--- DATA FOR PROCESSING Enclosed Below ---

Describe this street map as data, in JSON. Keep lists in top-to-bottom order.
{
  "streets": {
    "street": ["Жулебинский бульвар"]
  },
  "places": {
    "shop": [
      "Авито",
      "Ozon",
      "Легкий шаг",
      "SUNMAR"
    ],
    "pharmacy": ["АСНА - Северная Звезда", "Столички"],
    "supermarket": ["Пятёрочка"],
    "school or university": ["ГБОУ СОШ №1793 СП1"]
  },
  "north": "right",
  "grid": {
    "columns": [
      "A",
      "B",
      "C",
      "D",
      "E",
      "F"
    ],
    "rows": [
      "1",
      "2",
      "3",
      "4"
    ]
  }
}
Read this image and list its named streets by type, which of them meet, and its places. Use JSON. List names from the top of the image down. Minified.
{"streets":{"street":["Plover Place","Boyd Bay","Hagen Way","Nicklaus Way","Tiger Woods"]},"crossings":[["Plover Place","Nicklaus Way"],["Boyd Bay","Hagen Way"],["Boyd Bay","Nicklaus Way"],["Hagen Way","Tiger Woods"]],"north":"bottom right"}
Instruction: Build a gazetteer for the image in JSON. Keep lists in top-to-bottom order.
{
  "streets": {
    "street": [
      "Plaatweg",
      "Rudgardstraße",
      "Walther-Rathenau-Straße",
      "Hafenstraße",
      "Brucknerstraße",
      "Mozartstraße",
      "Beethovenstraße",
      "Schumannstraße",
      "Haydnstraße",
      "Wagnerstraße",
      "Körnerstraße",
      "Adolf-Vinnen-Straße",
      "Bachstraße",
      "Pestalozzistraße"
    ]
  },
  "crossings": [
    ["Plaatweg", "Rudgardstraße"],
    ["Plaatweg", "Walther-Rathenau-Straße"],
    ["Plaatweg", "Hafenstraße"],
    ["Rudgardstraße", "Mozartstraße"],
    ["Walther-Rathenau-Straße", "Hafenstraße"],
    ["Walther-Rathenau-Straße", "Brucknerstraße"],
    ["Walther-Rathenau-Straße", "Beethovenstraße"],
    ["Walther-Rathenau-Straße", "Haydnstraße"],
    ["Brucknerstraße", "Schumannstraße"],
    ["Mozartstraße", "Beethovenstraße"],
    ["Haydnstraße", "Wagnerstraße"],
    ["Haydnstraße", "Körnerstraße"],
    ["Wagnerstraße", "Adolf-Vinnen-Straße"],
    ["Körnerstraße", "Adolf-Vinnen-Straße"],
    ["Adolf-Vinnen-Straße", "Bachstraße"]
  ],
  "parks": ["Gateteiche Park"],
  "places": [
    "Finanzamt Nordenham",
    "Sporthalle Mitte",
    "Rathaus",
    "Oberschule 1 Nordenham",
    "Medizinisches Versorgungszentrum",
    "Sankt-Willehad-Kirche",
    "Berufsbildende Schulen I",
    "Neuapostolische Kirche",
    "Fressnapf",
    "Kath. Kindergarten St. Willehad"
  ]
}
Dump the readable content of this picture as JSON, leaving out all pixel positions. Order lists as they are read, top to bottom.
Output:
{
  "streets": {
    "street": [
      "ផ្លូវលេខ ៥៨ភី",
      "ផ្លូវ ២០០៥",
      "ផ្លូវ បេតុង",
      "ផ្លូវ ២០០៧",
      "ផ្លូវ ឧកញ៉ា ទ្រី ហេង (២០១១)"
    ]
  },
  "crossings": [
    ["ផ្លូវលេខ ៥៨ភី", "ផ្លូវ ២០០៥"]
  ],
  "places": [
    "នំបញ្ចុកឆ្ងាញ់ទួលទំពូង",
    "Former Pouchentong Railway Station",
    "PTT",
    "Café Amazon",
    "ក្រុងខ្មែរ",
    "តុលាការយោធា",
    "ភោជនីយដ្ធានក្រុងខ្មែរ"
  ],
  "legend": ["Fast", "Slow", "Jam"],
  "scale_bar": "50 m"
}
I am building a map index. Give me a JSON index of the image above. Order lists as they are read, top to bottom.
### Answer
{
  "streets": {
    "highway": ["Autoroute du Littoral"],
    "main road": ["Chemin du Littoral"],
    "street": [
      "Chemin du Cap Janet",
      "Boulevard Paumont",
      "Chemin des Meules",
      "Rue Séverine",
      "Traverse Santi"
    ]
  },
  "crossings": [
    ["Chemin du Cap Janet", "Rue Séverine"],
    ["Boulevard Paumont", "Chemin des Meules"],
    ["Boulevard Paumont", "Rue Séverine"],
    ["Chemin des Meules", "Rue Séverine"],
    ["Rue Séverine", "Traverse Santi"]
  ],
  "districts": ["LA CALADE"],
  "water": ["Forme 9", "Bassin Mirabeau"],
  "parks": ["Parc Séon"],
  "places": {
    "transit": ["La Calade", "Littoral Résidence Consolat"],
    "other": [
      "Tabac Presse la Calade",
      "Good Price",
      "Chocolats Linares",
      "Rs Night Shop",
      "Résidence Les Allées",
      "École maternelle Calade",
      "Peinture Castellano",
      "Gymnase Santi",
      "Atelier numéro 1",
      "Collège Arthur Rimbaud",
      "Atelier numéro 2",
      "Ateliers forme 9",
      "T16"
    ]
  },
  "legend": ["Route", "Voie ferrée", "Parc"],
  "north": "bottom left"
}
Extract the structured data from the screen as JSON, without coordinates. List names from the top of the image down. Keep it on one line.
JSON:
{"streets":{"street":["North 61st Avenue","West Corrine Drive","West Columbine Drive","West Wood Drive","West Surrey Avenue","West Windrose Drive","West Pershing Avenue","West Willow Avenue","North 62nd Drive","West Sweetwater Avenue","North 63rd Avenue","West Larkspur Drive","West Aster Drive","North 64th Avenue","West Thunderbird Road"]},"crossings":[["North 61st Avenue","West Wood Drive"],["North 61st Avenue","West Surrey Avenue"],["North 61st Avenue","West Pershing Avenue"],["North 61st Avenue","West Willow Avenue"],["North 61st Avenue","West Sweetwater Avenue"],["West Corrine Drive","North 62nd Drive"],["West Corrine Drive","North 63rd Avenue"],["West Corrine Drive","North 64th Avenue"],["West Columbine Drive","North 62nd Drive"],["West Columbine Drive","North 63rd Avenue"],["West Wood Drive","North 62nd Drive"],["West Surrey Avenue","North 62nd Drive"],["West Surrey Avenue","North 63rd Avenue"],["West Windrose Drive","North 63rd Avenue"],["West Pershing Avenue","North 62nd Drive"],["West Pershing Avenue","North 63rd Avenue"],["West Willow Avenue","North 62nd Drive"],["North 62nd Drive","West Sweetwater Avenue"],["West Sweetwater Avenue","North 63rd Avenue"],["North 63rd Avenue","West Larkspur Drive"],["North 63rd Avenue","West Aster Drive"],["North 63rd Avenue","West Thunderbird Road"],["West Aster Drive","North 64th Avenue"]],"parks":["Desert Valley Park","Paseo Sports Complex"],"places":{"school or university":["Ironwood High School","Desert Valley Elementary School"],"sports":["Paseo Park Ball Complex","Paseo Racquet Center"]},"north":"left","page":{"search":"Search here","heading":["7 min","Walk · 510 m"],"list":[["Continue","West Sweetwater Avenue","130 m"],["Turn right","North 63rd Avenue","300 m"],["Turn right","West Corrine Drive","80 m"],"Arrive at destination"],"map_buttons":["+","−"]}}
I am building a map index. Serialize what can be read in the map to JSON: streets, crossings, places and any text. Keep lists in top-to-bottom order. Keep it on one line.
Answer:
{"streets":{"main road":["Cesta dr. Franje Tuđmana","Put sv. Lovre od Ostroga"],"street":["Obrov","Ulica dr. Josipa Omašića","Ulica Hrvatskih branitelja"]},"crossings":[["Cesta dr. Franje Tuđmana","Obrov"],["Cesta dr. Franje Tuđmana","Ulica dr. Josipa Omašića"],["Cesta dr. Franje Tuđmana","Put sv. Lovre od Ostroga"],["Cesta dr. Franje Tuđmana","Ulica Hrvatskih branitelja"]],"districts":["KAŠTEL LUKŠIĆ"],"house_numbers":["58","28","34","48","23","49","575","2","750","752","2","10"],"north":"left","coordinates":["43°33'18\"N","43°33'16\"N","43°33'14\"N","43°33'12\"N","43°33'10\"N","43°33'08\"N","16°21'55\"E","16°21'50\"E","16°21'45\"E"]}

--- End of Enclosed DATA FOR PROCESSING ---

(YOUR GOAL): Exactly the lines from the one holding "I am building a map index. Serialize" through the end of the records above are to be returned, and nothing else.

(ANSWER BOX):
I am building a map index. Serialize what can be read in the map to JSON: streets, crossings, places and any text. Keep lists in top-to-bottom order. Keep it on one line.
Answer:
{"streets":{"main road":["Cesta dr. Franje Tuđmana","Put sv. Lovre od Ostroga"],"street":["Obrov","Ulica dr. Josipa Omašića","Ulica Hrvatskih branitelja"]},"crossings":[["Cesta dr. Franje Tuđmana","Obrov"],["Cesta dr. Franje Tuđmana","Ulica dr. Josipa Omašića"],["Cesta dr. Franje Tuđmana","Put sv. Lovre od Ostroga"],["Cesta dr. Franje Tuđmana","Ulica Hrvatskih branitelja"]],"districts":["KAŠTEL LUKŠIĆ"],"house_numbers":["58","28","34","48","23","49","575","2","750","752","2","10"],"north":"left","coordinates":["43°33'18\"N","43°33'16\"N","43°33'14\"N","43°33'12\"N","43°33'10\"N","43°33'08\"N","16°21'55\"E","16°21'50\"E","16°21'45\"E"]}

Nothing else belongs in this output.